Coastal and marine biodiversity: Status of coastal and marine biodiversity of Bangladesh was studied as fauna a total 453 species of birds, 42 species of mammals, 35 reptiles and 8 amphibian species for the whole coastal zone. A total of 301 species of mollusks and over 50 species of commercially important crustaceans have been recorded so far. Among the endangered species are 5 mammals,25 birds, 14 reptiles, 1 crocodile, 8 turtles,1 snake, 2 frogs, and 4 lizards, The marine waters of Bangladesh are also remarkable for being a habitat of 475 species of fishes and at least 36 species of marine shrimps. About 336 species of marine mollusks including coastal mollusks covering 151 genera, 3 lobsters and 7 species of turtles and tortoises, 168 species of seaweeds, 3 sponges,16 crabs,10 frogs, 3 crocodiles, 24 snakes, 3 otters,1 porcupine, 9 dolphins and 3 species of whale were found in Bangladesh territory of Bay of Bengal. Among the marine migratory species of animals 4 fishes, 5 reptiles, 6 birds and 3 mammals are threatened.
Monitoring fluctuations of water area in Sylhet-Mymensingh basin: The study describes monitoring seasonal fluctuation of water area in the Sylhet- Mymensingh basin using microwave remote sensing and GIS techniques. RADARSAT, Landsat satellite images, topographic and thematic maps were used as reference map for the study. Seasonal fluctuations of water areas for each district were calculated separately.

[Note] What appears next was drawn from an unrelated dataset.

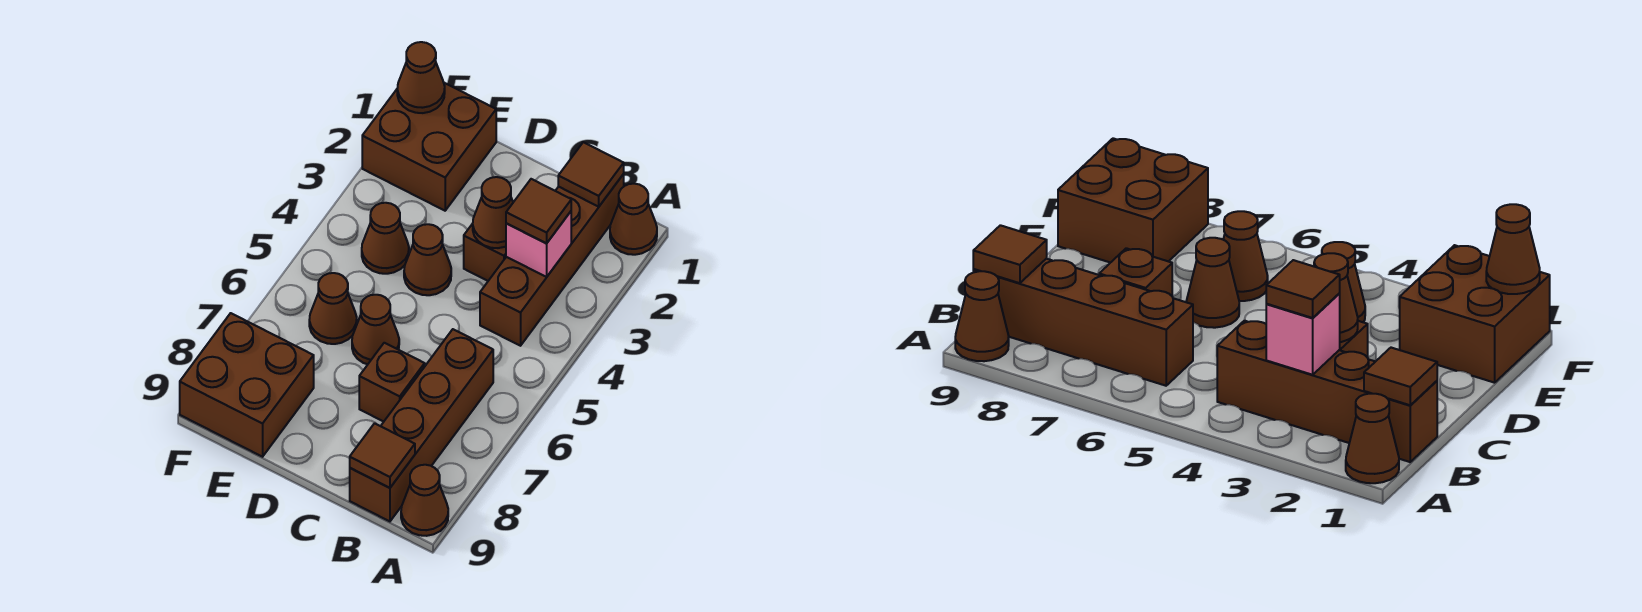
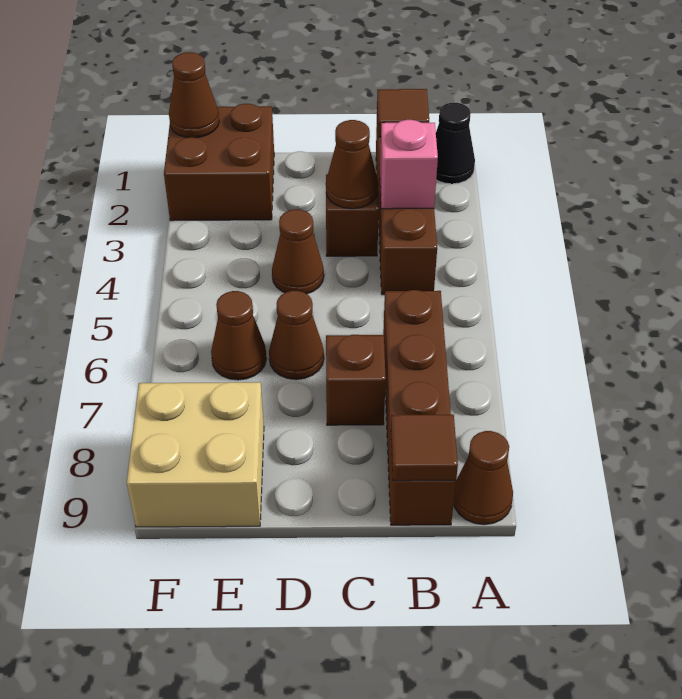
brown cone A1 level 1 -> black cone A1 level 1
brown tile B3 level 3 -> none
brown cone E4 level 1 -> none
brown brick E8:F9 level 1 -> tan brick E8:F9 level 1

Conclusion: Remote sensing techniques can be utilised directly, indirectly or as general aid in the detection and assessment of fishery resources. Knowledge of the oceanographic conditions that affect the harvesting strategies and fishing operations is also developed in the neighbouring countries which can be utilized through regional cooperation (BIMSTEC). SPARRSO with its limited facilities has done some works on remote sensing applications in inland, coastal and marine fisheries resources. Some of them are discussed in this article. If we can utilize this study through fisheries department it will be easier for management and development our fisheries resources. This subject is rapidly developing throughout the world. If we do not proceed we will just lag behind. Especially our marine fisheries sector will lag far behind. So, some realistic projects using satellite remote sensing should be undertaken by Fisheries Department/fish farmers with SPARRSO and allied organisations without wasting time.